Потом с силой оттолкнул лодку. Привязанная на передней лавочке Элен качнулась, и я схватился за весла. Все! Меньше, чем через час нас поглотит Мгла – что ждет там – не знает никто. Когда лодка была уже метрах в двадцати от берега, я услышал крик морячка.
– Если все получится, пришли мне весточку!
Я ничего не ответил, все мои мысли были уже впереди – там, где стояла серая плотная стена Мглы.
Глава 4
Я поправил очки-консервы, найденные когда-то в мертвом городе, раздвинул тряпку, которой было замотано лицо, и поймал почти горячее горлышко фляжки сухими губами. Набрав воды в рот, я едва удержался, чтобы не начать глотать. Воды было совсем мало, а до ближайшей рощи джиги еще ехать и ехать, поэтому я долго держал во рту теплую воду, прежде чем разрешил себе проглотить. Сделав еще два таких же замедленных глотка, закрутил пробку и потряс фляжку. С сожалением констатировал, что в емкости осталось меньше трети, и сунул флягу в рюкзак.
Сегодня мне надо обязательно добраться до Оазиса, иначе этот переход станет последним. Я поднял из песка шагунга: животное зарычало, дохнуло огнем, но, почувствовав уверенную руку, смирилось. Я одним движением взлетел в седло и направил «дракона» в пустыню, оставляя солнце справа, по ходу движения. Когда-то я знал и другие направления, на север, на юг, – лениво думал я, качаясь в такт шагов иноходца, – а не только на солнце или на звезды. Вдали что-то мелькнуло, я поднял к глазам бинокль – на бархане стоял зонг. Его длинное тело напоминало земного крокодила, но длинные, как у собаки, ноги с кожистыми перепонками между когтей придавали рептилии несуразный вид. Носился этот крокодил с завидной скоростью, а внушительный набор зубов в длинной пасти заставлял относиться к нему с уважением. Но для меня сейчас он был не страшен – за спиной висела лазерная винтовка, в кармане лежал обмотанный тряпкой, чтобы не забивало песком, пистолет Макарова, а на поясе кривой Азальский кинжал с затейливой резьбой по всей рукояти, ну и, кроме этого, мой шагунг сам кого хочешь сожрет.
Вот в тот раз, когда полз от моря, я легко бы стал добычей этого крокодила на собачьих ногах.

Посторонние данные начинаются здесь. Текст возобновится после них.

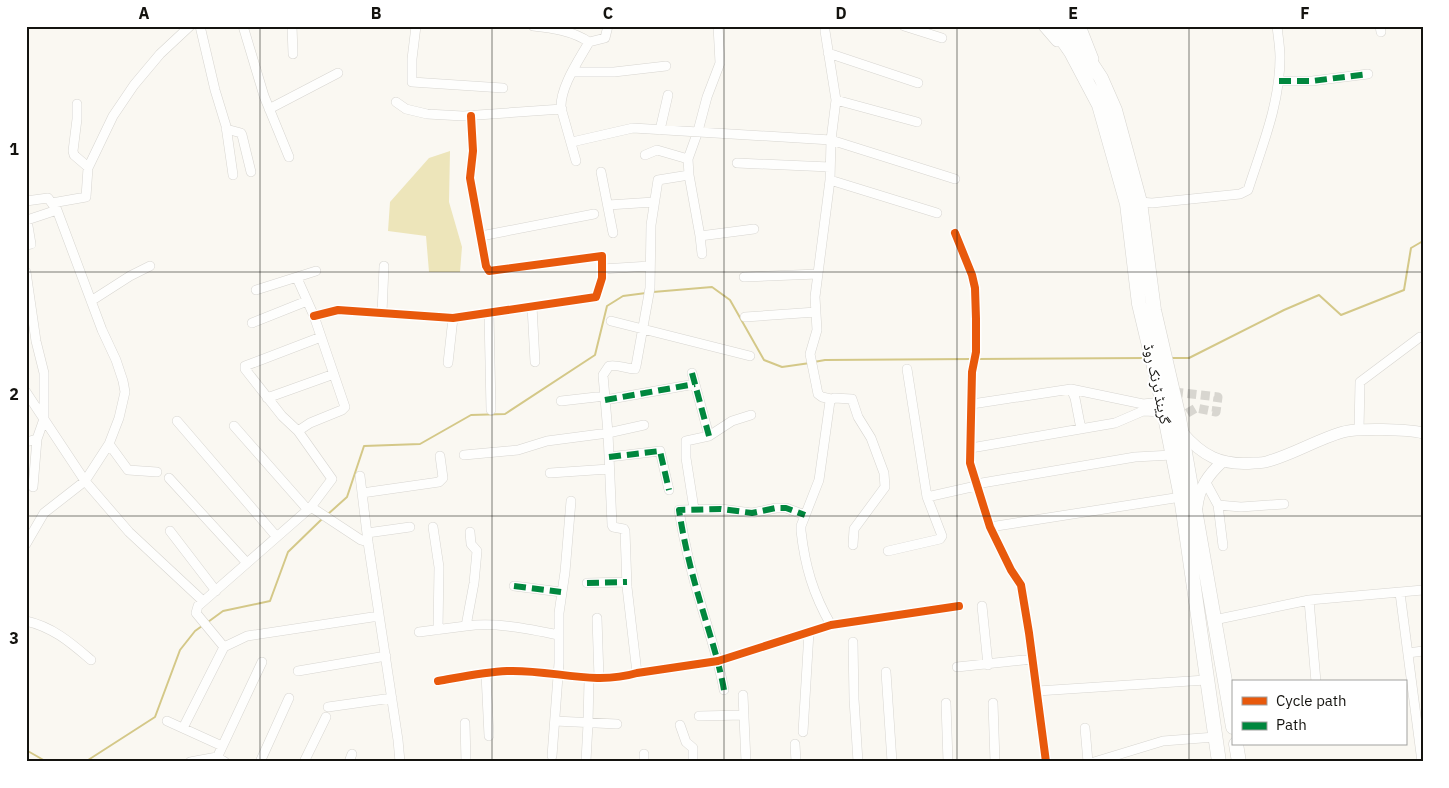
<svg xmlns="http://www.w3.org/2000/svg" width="1449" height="788" font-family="'IBM Plex Sans','Noto Naskh Arabic',sans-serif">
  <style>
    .green { fill: #ede5ba }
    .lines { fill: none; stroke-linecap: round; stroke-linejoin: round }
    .stream { stroke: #d4c888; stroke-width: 2 }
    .minor-tunnel { stroke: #d8d6d0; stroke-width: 9; stroke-dasharray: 9 4.5; stroke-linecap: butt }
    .minor-casing { stroke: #d7d5d0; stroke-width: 10 }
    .major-casing { stroke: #d7d5d0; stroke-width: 12 }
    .highway-casing { stroke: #d7d5d0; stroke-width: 15 }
    .minor { stroke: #fefefd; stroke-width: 9 }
    .major { stroke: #fefefd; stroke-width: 11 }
    .highway { stroke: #fefefd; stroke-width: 14 }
    .quiet { stroke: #00873e; stroke-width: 6; stroke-dasharray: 12 6; stroke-linecap: butt }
    .cycleway-casing { stroke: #fff; stroke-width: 11 }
    .cycleway { stroke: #e8590c; stroke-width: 8 }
    .grid { fill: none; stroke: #14130f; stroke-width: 1; stroke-opacity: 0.55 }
    .labels { text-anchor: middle; stroke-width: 4; stroke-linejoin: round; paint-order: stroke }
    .street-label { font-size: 15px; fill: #14130f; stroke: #fff }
    .neatline { fill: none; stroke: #14130f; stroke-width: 2 }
    .grid-label { font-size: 16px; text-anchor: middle; font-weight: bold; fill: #14130f }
  </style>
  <rect width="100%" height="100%" fill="#faf8f2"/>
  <path class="green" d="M 450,151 L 449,202 L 462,247 L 460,272 L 429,272 L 426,236 L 388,231 L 390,202 L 429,158 Z"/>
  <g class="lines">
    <path class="stream" d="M 653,292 L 712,287 L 730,300 L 764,360 L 782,367 L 810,363
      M 1172,358 L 1189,358 L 1284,310 L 1319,295 L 1341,315 L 1404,290 L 1411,248 L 1423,241
      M 977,359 L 1147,358
      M 814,362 L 825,360 L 972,359
      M 327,515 L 347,497 L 364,446 L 420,444 L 471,415 L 505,414 L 595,355 L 607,306 L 623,296 L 646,293
      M 208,622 L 223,611 L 270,601 L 288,552 L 323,518
      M 26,750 L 47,762
      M 85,762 L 155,717 L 180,650 L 195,631 L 202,626"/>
    <path class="minor-tunnel" d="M 1174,392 L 1218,397 L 1216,412 L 1196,408 L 1179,418"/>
    <defs>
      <path id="minor" d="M 200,26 L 215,90 L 226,126 L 233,175
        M 243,26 L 264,96 L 289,157
        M 292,26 L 293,54
        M 416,26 L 412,59 L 412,82 L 503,88
        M 533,26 C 552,28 573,31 589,42
        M 825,26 L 825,31 L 836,100 L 831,140 L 830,180 L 937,213
        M 904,26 L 942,38
        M 1380,26 L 1381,32
        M 828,53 L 918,83
        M 572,72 L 614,72 L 666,66
        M 1279,81 L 1312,81 L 1368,74
        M 836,100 L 917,122
        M 396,102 L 406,109 L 427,114 L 463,116 L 562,109
        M 77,104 L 77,119 L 73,151 L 74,155 L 88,167
        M 269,109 L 338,73
        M 226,129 L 241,133 L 242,135 L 251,172
        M 660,130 L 668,95
        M 572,142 L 633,128 L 831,140 L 955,179
        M 645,155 L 657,150 L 688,159
        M 576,161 L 561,108 C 560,87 579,60 589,42 L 605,38 L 608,26
        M 737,163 L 830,167
        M 601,172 L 613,233
        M 830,180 L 815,297 L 817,330 L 810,354 L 818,394 L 822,397 L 831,399
        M 26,201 L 48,198 L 57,210 L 102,330 L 116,360 L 123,381 L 125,392 L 119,418 L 109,444 L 85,481 L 44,513 L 26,544
        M 1140,202 L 1152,203 L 1240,194 L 1248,190 C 1262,146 1280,104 1280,57 C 1280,47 1278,36 1277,26
        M 52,203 L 86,197 L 88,168 L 113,116 L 134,85 L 160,54 L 190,26
        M 608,205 L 654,202
        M 955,233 L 972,275 L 975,288 L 976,319 L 976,352 L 972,372 L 970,463 L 990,527 L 1011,570 L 1021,585 L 1029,633 L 1046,762
        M 481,236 L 594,214
        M 700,236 L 754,229
        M 26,245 L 31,244 L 27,220 L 57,210
        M 702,254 L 700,236 L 689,175 L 688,159 L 698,131 L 707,97 L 720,63 L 718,26
        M 602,269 L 650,266
        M 26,272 L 36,341 L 44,373 L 44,419 L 37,439 L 26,442
        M 744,277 L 818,274
        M 297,278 L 314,316 L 345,407 L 342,410 L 310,423 L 298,431
        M 256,290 L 316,271
        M 91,301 L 130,276 L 150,266
        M 532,306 L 535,362
        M 382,313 L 384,266
        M 489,314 L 491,410
        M 314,316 L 338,310 L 453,318 L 596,297 L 602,278 L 602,256 L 489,271 L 486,266 L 470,178 L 473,151 L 471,116
        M 745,317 L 816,312
        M 611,321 L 750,356
        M 252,323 L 307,301
        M 448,363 L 453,318
        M 692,373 L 709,436
        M 1071,389 L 1075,398 L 1081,429
        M 26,392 L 85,481 L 129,532 L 203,601
        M 267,398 L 334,374
        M 605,400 L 695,384
        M 561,401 L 605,396
        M 972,404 L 1071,389 L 1143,404 L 1162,402
        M 177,421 L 276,536
        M 234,426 L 308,510
        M 1359,430 L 1360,382 L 1420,337
        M 109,444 L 128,470 L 157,472
        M 971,448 L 1115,423 L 1143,411 L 1164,412
        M 464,455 L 518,450 L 547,441 L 608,433 L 644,425
        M 609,457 L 660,451 L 669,490
        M 550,473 L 609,469
        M 360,476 L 368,542 L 398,740 L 400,762
        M 169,478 L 246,562
        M 1205,481 L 1218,505 L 1241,507 L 1284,504
        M 976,484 L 1135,457 L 1172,455
        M 33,487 L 37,439
        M 362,493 L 439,482 L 443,478 L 440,456
        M 927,497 L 976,486
        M 1218,505 L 1223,546
        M 311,507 L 361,540 L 368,542
        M 694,509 L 686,458 L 686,441 L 709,436 L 732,421 L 751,415
        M 433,527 L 439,567 L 438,630
        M 990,527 L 1181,497
        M 170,531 L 216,591
        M 470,532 L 471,544 L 477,551 L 474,583 L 466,626 C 497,622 528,629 559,635
        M 367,533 L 410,527
        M 888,551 L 940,539 L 942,536 L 927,497 L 907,369
        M 587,583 L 627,582
        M 514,586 L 561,592
        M 1400,593 L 1422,762
        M 1309,600 L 1316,682
        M 982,606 L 988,665
        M 597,618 L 599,678
        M 1214,620 L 1309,600 L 1423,590
        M 26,621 C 53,627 71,643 91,660
        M 831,625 C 813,594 805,566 801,531 L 801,526 L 819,480 L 830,401 L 834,398 L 852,399 L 858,417 L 871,438 L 884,473 L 885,487 L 854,529 L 853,545
        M 419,632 L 466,626
        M 853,642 L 854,699 L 858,762
        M 224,647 L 196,613 L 198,606 L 311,507 L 332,479 L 298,431 L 282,416 L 245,369 L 245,366 L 321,337
        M 1408,653 L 1423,651
        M 957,667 L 1033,659
        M 298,671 L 386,656
        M 886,672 L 892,762
        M 637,673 L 627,587 L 625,531 L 624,529 L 613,527 L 612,525 L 608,433 L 603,375 L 609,366 C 617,364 626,369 635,369 L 636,366 L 650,288 L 651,225 L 658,180 L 689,175
        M 486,674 L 489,736
        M 438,681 C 461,677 484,672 507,671 C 551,669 593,686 637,673 L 718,661 L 831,625 L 959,606
        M 724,690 C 719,662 710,635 702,608 C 692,575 684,543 679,510 L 721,509 L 752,513 L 776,508 L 786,508 L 805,515
        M 1037,691 L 1206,680
        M 743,695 L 746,762
        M 946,703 L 948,762
        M 993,703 L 995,762
        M 328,707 L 392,698
        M 699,716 L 744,715
        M 167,721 L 222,746
        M 555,721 L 617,724
        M 465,723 L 466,762
        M 588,724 L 589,679
        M 680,725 L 686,742 L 693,748 L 693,762
        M 183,728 L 224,647 L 247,636 L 379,616
        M 1085,728 L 1088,762
        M 803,732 L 809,632
        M 795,744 L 796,762
        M 644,754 L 644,762
        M 552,756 L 559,663 L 559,613 L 565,572 L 571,501
        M 586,761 L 588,724
        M 190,762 L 217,757 L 225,762
        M 215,762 L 262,662
        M 260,762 L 289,698
        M 304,762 L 326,717
        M 349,762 L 352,754
        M 1094,762 L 1163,741 L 1215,737"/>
      <path id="major" d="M 1044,26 L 1057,41
        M 1079,26 L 1082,31 L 1093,59
        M 1181,431 C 1202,456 1221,466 1254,463 C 1259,463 1264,463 1269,461 C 1294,454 1318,439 1343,432 C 1357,428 1408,429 1423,433
        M 1197,507 C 1199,488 1208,475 1222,462"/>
      <path id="highway" d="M 1053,26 L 1071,52 L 1099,105 L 1127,204 L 1139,304 L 1160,392 L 1181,497 L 1219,762
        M 1067,26 L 1101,78 L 1115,110 L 1140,202 L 1154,310 L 1179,418 L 1233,727
        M 1236,744 L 1239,762"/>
    </defs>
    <use href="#minor" class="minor-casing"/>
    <use href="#major" class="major-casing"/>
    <use href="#highway" class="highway-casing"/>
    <use href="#minor" class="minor"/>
    <use href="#major" class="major"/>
    <use href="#highway" class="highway"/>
    <path class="quiet" d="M 1279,81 L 1312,81 L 1368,74
      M 692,373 L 709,436
      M 605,400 L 695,384
      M 609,457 L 660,451 L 669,490
      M 587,583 L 627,582
      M 514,586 L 561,592
      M 724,690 C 719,662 710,635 702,608 C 692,575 684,543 679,510 L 721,509 L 752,513 L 776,508 L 786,508 L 805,515"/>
    <defs>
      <path id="cycleway" d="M 955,233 L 972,275 L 975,288 L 976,319 L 976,352 L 972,372 L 970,463 L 990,527 L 1011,570 L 1021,585 L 1029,633 L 1046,762
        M 314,316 L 338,310 L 453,318 L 596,297 L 602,278 L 602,256 L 489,271 L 486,266 L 470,178 L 473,151 L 471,116
        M 438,681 C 461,677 484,672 507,671 C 551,669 593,686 637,673 L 718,661 L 831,625 L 959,606"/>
    </defs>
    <use href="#cycleway" class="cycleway-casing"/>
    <use href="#cycleway" class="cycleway"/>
  </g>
  <path class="grid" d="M 260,26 L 260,762M 492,26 L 492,762M 724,26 L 724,762M 957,26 L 957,762M 1189,26 L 1189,762M 26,272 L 1423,272M 26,516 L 1423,516"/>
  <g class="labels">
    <g class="street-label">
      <text transform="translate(1157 384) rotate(78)" y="5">گرینڈ ٹرنک روڈ</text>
    </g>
  </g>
  <rect width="1449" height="788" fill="none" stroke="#ffffff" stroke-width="55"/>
  <rect x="1232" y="680" width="175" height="65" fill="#ffffff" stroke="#a1a19f"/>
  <rect x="1242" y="697" width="25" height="8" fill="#e8590c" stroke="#a1a19f"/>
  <text x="1276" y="706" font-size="15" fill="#14130f">Cycle path</text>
  <rect x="1242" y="722" width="25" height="8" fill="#00873e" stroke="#a1a19f"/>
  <text x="1276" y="730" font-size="15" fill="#14130f">Path</text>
  <rect x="28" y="28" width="1394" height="732" class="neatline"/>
  <g class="grid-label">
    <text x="144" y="19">A</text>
    <text x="376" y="19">B</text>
    <text x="608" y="19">C</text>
    <text x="841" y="19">D</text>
    <text x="1073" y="19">E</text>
    <text x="1305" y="19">F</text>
    <text x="14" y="155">1</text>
    <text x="14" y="400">2</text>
    <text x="14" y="644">3</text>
  </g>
</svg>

Дракон-шагунг по имени Шершенх, которого я называл Змей Горыныч или чаще просто Змей, сам знал дорогу. Я отпустил поводья и, расслабившись, мерно покачивался в высоком седле. Солнце палило нещадно, но остановиться и переждать было негде – кругом, насколько хватал глаз, искрила кристалликами стеклянного песка Великая Пустыня. Впрочем, жара доставляла неудобство только мне, пришельцу в этот мир. И шагунг, и другая живность, иногда появлявшаяся на гребнях дюн, чувствовали себя прекрасно.
Я почти дремал и вспоминал все, что произошло с ним до этого, начиная с того самого момента, когда девушка в обтягивающих джинсах попросила меня помочь выкатить из подъезда велосипед.
Ничего не подозревая, я сразу согласился помочь привлекательной девчонке и шагнул в темноту подъезда.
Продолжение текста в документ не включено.